Due to time constraints – Brodie Watson-Massey – took to the floor as the ‘Pie Piper’ as opposed to the post or pre variety and in keeping with the theme for the evening started us off with an MSR comprising of The Edinburgh City Police Pipe Band, John Roy Stewart and Loch Carron.
Brodie went on to play Lucy Cassidy and Donald MacLennan’s Tuning Phrase and was just getting into the swing of things when his dad arrived. Thankfully, however, we were blessed with another fine set before his departure that included Fraser Allison’s Jig, The Famous Baravan, Duncan MacKillop and The Henderson March that he played as a jig.
It’s at this point I feel that it is incumbent upon me to say a few words to all those parents out there who regularly fetch, carry and travel to far flung destinations to enable their children to entertain and compete. We at the Eagles do appreciate it, and would like to thank the Happs, Watson-Massey and Taylor families who do just that.
The P/M went on to tell us a little about the ‘Piping Societies in the Modern Era’ lecture that took place on the eve of The Piobaireachd Society Conference. We were not only represented by the P/M delivering part of the lecture but Jenny Hazzard and Iain Speirs played some great music to compliment the presentation
On that note Gordon Hislop also gave a good account of himself on the Saturday when the topic of discussion was the amateur clasp competitions.
The P/M went on to give us a few tunes – such has been the demand to play this has actually been his first chance to get a tune in. He played a few 6/8 marches that included tunes from the book and as part of a demonstration played Michael Grey composition Blustering Home, as the musical rhythm can be unusual to the ear if not familiar with the tune. Follow the link to see Euan in action
There is a bet on in the Society between the P/M and Martin Wilson Jnr as to whether we will ever manage to play this tune as a band. Watch this space!
A more fitting way to end the evening couldn’t have been found and Kenny McBride (former L&B Pipe Major) illustrated why the demise of the Lothians band was such a shame. On a pitch perfect pipe with rock steady drones and precision fingering it was a delight to hear Kenny play the 3 / 4 ’s Dunaskin Glen and the Highland Brigade at Magersfontein.

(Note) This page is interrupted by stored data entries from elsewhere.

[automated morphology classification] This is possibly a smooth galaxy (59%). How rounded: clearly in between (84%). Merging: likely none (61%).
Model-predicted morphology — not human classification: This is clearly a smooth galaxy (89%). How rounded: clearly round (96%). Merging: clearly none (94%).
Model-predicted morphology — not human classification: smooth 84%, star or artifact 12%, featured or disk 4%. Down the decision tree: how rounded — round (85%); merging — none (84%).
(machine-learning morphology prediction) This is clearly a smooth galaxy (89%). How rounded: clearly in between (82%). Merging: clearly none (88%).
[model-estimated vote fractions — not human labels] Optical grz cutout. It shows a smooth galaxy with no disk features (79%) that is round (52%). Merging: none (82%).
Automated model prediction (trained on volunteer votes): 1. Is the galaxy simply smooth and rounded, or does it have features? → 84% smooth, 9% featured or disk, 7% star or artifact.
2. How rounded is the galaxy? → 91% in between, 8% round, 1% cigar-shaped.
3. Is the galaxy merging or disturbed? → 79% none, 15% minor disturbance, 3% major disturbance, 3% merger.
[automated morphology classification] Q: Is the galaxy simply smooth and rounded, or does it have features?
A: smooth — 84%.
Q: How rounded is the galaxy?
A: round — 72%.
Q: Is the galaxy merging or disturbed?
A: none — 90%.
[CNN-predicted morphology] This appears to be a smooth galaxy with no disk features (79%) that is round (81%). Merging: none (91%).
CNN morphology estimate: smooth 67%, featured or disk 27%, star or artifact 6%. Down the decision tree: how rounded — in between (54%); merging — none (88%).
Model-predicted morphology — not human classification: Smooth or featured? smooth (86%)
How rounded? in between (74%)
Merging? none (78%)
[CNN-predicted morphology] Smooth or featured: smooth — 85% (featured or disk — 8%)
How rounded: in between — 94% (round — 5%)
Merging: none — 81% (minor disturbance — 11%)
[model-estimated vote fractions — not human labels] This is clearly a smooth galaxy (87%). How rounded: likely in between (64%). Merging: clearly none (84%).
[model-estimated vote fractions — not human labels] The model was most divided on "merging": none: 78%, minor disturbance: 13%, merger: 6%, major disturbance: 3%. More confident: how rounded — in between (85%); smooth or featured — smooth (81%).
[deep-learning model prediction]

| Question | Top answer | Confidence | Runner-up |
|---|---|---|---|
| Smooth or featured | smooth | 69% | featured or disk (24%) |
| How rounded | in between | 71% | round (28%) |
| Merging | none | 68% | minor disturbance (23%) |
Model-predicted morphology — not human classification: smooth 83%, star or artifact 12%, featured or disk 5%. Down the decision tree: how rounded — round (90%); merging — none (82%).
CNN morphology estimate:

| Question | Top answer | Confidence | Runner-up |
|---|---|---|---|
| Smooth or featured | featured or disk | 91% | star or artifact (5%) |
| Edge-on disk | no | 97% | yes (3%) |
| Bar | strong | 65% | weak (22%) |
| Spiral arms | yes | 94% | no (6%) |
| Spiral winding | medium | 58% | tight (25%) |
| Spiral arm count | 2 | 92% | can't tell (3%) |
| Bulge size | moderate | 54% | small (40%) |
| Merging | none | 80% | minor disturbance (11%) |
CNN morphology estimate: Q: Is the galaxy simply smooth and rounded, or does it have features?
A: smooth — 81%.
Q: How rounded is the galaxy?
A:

He rounded off the evening with an MSR, comprising of Tom Wilson, Susan MacLeod and Thomson’s Dirk.
It was then time to reminisce but not before being told that Auld Adam and Rab’s Wedding will be first up next week.
The next meeting will be on Tuesday 18th April where Jenny will don her Bamber Gascoigne hat and run a ‘Piping Geographical Quiz’.
Until then folks have a good one and keep up the practice.
Note: Iain’s funeral will be a private ceremony on Tuesday 11th April for family and close friends.